I tried to change the topic. Had my mother finally seen the entire house?

She had. Every room had been viewed and sat in from every seated position, every window looked out of, and now she was bored.

They won’t let me drive, my mother said, after what she deemed another incredibly boring day. They being Fang and Tami of course but also the Connecticut Department of Motor Vehicles, whom she had just finished a contentious phone call with because she had wanted to hash this situation out, once and for all, with a knowledgeable professional who would listen to her, but the professional had not. He had been as dismissive as everyone else.

They won’t let you drive, Mom, because your American license expired and you never got a Chinese one. If you really want a license, we’ll have to sign you up for classes and then have you retake the test.

She didn’t want to retake the test, especially not one that she had already passed.

That was over thirty years ago, I said. Over thirty years ago, you passed a test.

But I still know how to drive. I still know most of the rules. In Shanghai, trains get you anywhere. Trains, buses, 24/7. You can’t go anywhere here without a car. Your public transit system is a disgrace.

Is that what you told the DMV?

I didn’t tell them anything that they didn’t already know.

Then my mother remembered something. My mother remembered that she had a green card.

A green card is not a license, I said.

Why not?

Because a green card says nothing about your driving.

If this country is all about rights, then someone should make it so.

Boredom could breed curiosity and my phone buzzed all the time now, with questions that my mother had about us.

What does Fang do again? I know finance, but what kind?
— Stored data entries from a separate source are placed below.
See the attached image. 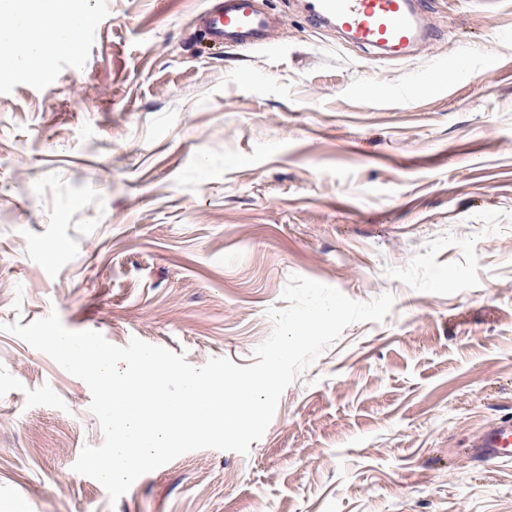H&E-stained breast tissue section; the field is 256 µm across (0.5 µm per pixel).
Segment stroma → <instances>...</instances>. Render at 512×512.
<instances>
[{
  "label": "stroma",
  "instance_id": "1",
  "mask_svg": "<svg viewBox=\"0 0 512 512\" xmlns=\"http://www.w3.org/2000/svg\"><path fill=\"white\" fill-rule=\"evenodd\" d=\"M81 65L0 77V512H512V0H425L389 61L261 0L269 50L209 0H91ZM393 295L298 374L247 454L200 449L118 500L73 465L91 393L6 324L57 314L199 367L254 364L291 276ZM201 21L215 44L268 48L272 45L274 18L257 5L258 0H217ZM469 448L473 458L485 463L512 458V418L489 423Z\"/></svg>",
  "mask_w": 512,
  "mask_h": 512
}]
</instances>
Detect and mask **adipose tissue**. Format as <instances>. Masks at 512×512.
Returning a JSON list of instances; mask_svg holds the SVG:
<instances>
[{"mask_svg":"<svg viewBox=\"0 0 512 512\" xmlns=\"http://www.w3.org/2000/svg\"><path fill=\"white\" fill-rule=\"evenodd\" d=\"M13 22L0 27V76L24 73L31 61L80 46L96 16L90 0H0Z\"/></svg>","mask_w":512,"mask_h":512,"instance_id":"obj_1","label":"adipose tissue"}]
</instances>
PM stood for portfolio manager and the first time I heard the term hedge fund, I envisioned garden hedges and my brother pruning them with large, sharp shears. In time I learned a little more, that Fang grew other people’s money, which more or less was pruning someone else’s bushes into even green rows.

My mother seemed content with that explanation. Now, what do you do? I know medicine, but what kind?

I told her.

I hope you’re making some money at least, she pressed on. Because in China, a doctor makes the same salary as a public school teacher. There’s no difference in status or prestige between the two and work-life balance is, of course, much better for the teacher. I just hope you’re not going to be destitute, Joan-na. So many doctors in America go into debt, I hear. So many say it’s not worth it. And the malpractice. What are you going to do about that?

I said I’d just gotten a raise and tried, like most doctors, to avoid malpractice altogether.

I was pacing outside the seminar room where Reese was giving grand rounds. The talk was on how to demystify pulmonary hypertension, a condition with many possible causes or an unknown cause and one in which the arteries of your lungs are carrying blood at way too high of a pressure. Then dizziness, fatigue, chest pains ensue, sometimes blue-tinted skin. Pulmonary hypertension is said to develop gradually, to only worsen with time, but can possibly onset quickly and without warning, like when speaking to one’s mother.



* * *





THE LAST TWO MONTHS of the year were packed with mandatory HR seminars that updated the staff on new behavioral regulations, like how to spot and report sexual harassment, like proper conference speaker etiquette. The latter seminar was yesterday. Studies showed that when men introduced male speakers, they stated full names and titles, but for female speakers, they used only first names, no titles. We were then instructed to introduce all speakers by their first and last names, with titles. We practiced with the person next to us. The room was half full, and mostly with women.